*** SUPPLIED ENTRIES Section Begins ***

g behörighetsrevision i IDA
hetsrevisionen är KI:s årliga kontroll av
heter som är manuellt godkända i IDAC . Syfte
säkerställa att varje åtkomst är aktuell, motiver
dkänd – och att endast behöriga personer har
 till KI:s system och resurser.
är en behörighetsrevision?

*** SUPPLIED ENTRIES Section Ends ***

## WORK ITEM:
All records are to be restated exactly, from the first line to the last line.

## ANSWER TO THIS TASK:
g behörighetsrevision i IDA
hetsrevisionen är KI:s årliga kontroll av
heter som är manuellt godkända i IDAC . Syfte
säkerställa att varje åtkomst är aktuell, motiver
dkänd – och att endast behöriga personer har
 till KI:s system och resurser.
är en behörighetsrevision?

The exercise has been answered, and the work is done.